EXTRAIT SOURCE:
● ● ● ● ● ● ●

Compte rendu du Book Club de Juillet 2012 : Le Coeur Cousu de Carole Martinez

Avec son premier roman, Carole Martinez signe une belle réussite : la note moyenne est en effet de quasiment  9/10.
Pour un grand nombre, Le cœur cousu est considéré comme un vrai de coup de cœur ; pour d’autres, une minorité, il est au contraire une déception.
Même si ce roman a été accueilli principalement positivement, les avis restent tranchés sur certains évènements de l’histoire, considérés comme plus ou moins utiles et intéressants.

Venons-en d’abord aux raisons de cette réussite : une écriture poétique et délicate, proche des contes (autant dans la narration que dans l’aspect magique et enchanteur de l’histoire) ; une histoire émouvante, à la fois tendre et cruelle, dont aucun personnage ne laisse indifférent (soit parce qu’il est touchant et attachant, soit parce qu’il est détestable) ; la place donnée à la magie et au mystère par la présence d’une boîte qui se transmet de génération en génération, donnant à chaque femme de la famille un don qui lui sera propre. C’est cette boîte qui donne l’explication au titre du roman, puisque Frasquita, qui est l’héroïne du récit (bien que ce soit sa fille, Soledad, qui en soit la narratrice), met pour la première fois à profit son don afin de coudre un cœur à la Vierge Bleue, clou de la procession qui a lieu dans son village tous les ans.

Venons-en enfin à ce qui a été considéré comme moins bien réussi par une grande majorité : c’est un roman qui peut manquer parfois de dynamisme, ce qui ressent dans la deuxième partie, avec les épisodes de l’ogre et de la révolution. Ce manque de dynamisme est encore plus prégnant en raison d’une quasi-absence de dialogues et d’une écriture poétique parfois difficile à comprendre.

L’intrigue :
L’intrigue repose sur une narratrice particulière puisque Soledad raconte l’histoire de sa mère, et en cela elle reste très en retrait, ce qui a pu être problématique pour certains, qui auraient voulu en savoir plus sur elle, au contraire bienvenu pour d’autres, puisqu’elle est la passeuse de l’histoire de Frasquita et parce qu’elle porte un nom révélateur de son destin.
Comme indiqué précédemment, l’intrigue en elle-même, bien que construite intelligemment, connaît parfois des lenteurs. Mais ces lenteurs sont facilement balayées par l’atmosphère créée tout au long du récit : nous sommes plutôt face à un roman d’ambiance qu’à un roman d’action.

● ● ● ● ● ● ●

CONSIGNE ÉCRITE A: Mettez en liste numérotée le passage des enregistrements qui va du début jusqu'à la ligne contenant "brown L-shape at (364, 866): moved 2 px right" incluse, sans les lignes vides ni les images.
CONSIGNE ÉCRITE B: Reprenez, s'il vous plaît, le compte rendu sur Le Cœur cousu à partir de l'endroit où il s'arrête.
Le texte et les enregistrements n'ont aucun lien entre eux.

ENTRÉES:
● ● ● ● ● ● ●

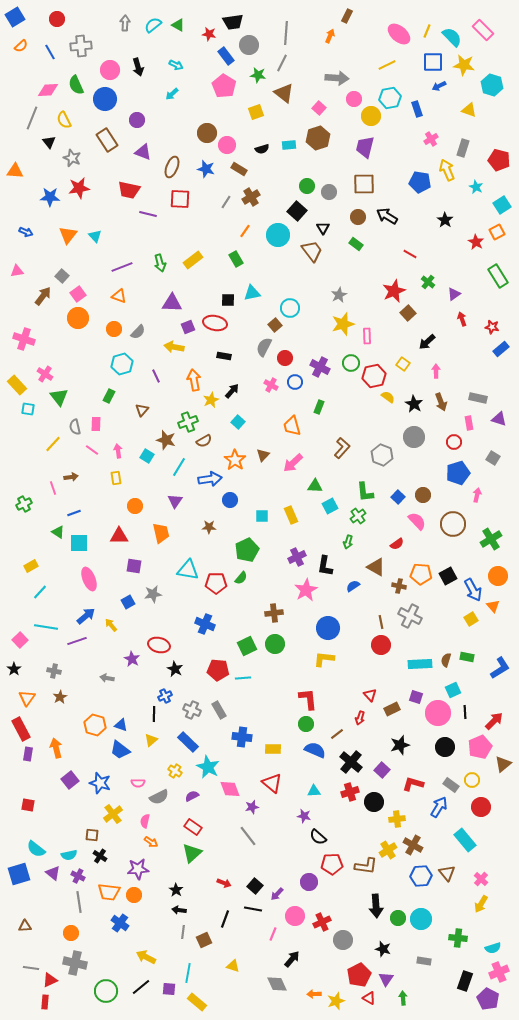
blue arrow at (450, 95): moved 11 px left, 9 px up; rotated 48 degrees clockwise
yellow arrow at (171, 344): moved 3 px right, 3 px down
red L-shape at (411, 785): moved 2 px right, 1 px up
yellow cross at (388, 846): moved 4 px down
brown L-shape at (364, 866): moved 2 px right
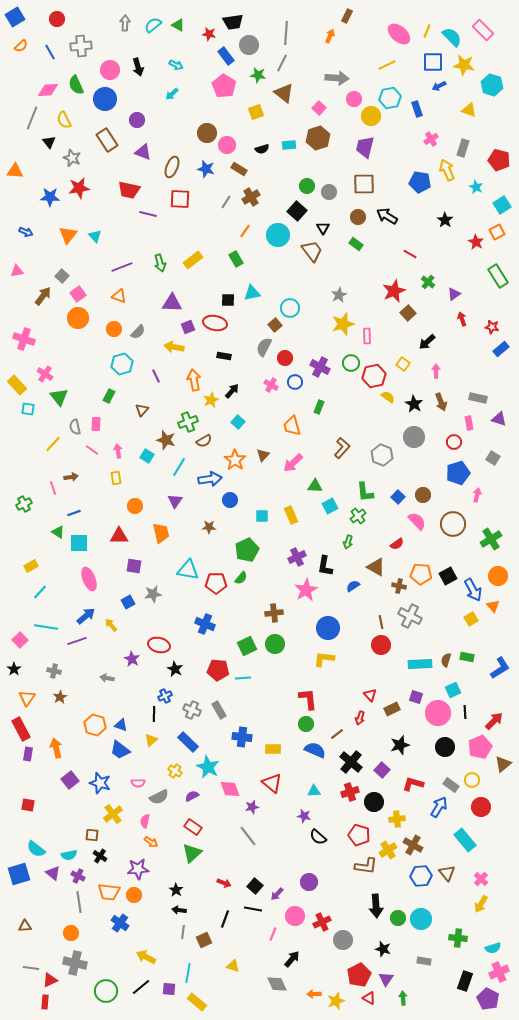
red pentagon at (332, 864): moved 27 px right, 29 px up; rotated 20 degrees clockwise
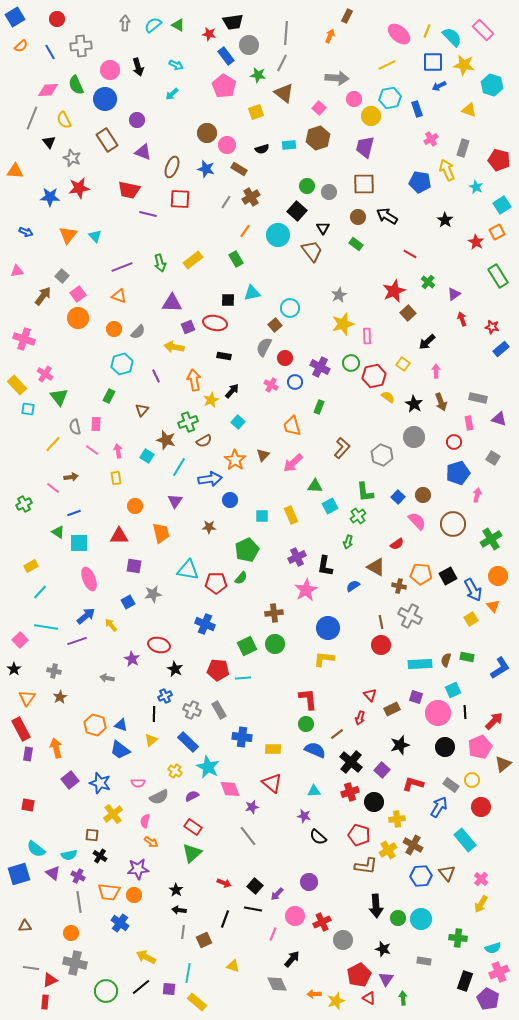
pink line at (53, 488): rotated 32 degrees counterclockwise
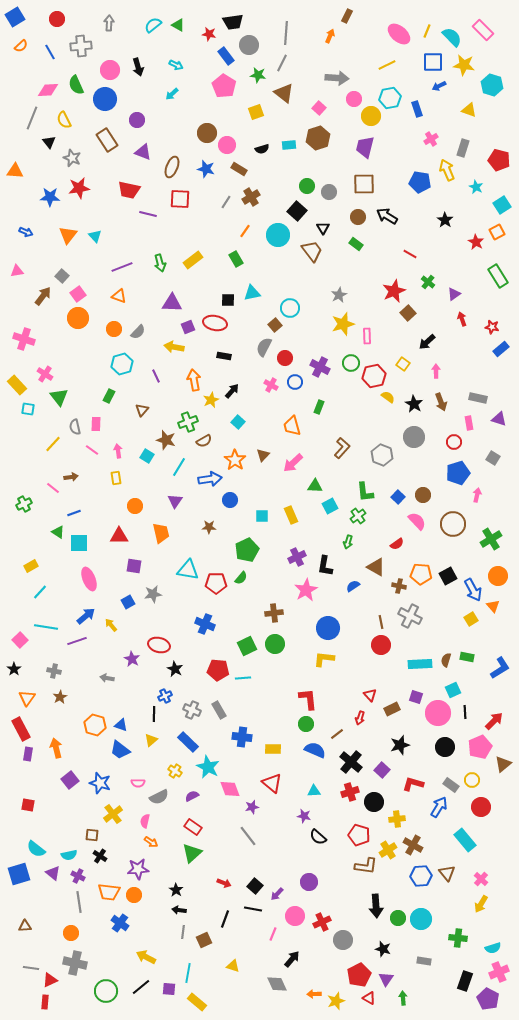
gray arrow at (125, 23): moved 16 px left
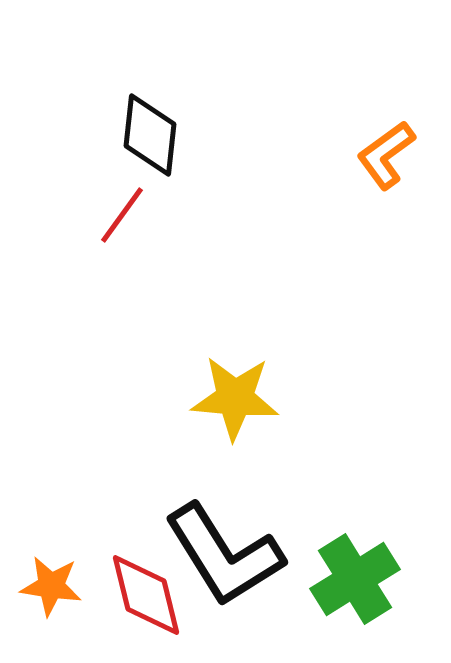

● ● ● ● ● ● ●

RÉSULTAT FINAL A:
1. blue arrow at (450, 95): moved 11 px left, 9 px up; rotated 48 degrees clockwise
2. yellow arrow at (171, 344): moved 3 px right, 3 px down
3. red L-shape at (411, 785): moved 2 px right, 1 px up
4. yellow cross at (388, 846): moved 4 px down
5. brown L-shape at (364, 866): moved 2 px right

RÉSULTAT FINAL B:
Ambiance estivale de mise bien sûr, avec l’omniprésence de cette saison dans les personnages (Clara la fille de lumière notamment), dans les lieux (l’Espagne et sa chaleur, ses déserts, son dépaysement) et dans la couleur rouge, véritable métaphore filée qui débute par ce rapprochement saisonnier. Ambiance magique aussi, qui n’a pas été évidente pour tout le monde au départ (beaucoup de surprise quant à sa présence), mais qui s’imbrique en fin de compte tout à fait naturellement à l’histoire de Frasquita et de ses enfants. Je trouve qu’Amanite en parle très bien dans ce paragraphe : « Quant à la magie, elle fait toute la force de l’histoire. On a le sentiment  de remonter à la source ancestrale des femmes, de leur force. Comme si la modernité, la technique, l’industrie, étaient des affaires d’hommes, tandis que les femmes sont désignées gardiennes de la magie, des mystères et de la sacralité des gestes. D’un côté le visible et son orgueil, de l’autre l’invisible et ses secrets. »

Les personnages :
Dans l’ensemble, les sentiments ont été quasi les mêmes pour tous les personnages : Frasquita et ses enfants ont tous une « authenticité et une personnalité attachantes » (je cite ici Ayma). La mère a bien sûr été très appréciée, même si beaucoup ont regretté qu’elle soit éclipsée par ses enfants au fil du récit. Les enfants, surtout Clara, ont été trouvés très touchants, puisqu’ils ont chacun un don propre, et donc une histoire hors du commun, plus ou moins bouleversante. C’est d’ailleurs ce qui les rend vraiment intéressants, puisqu’ils sont à la fois stéréotypés (dans la lignée des contes) et originaux.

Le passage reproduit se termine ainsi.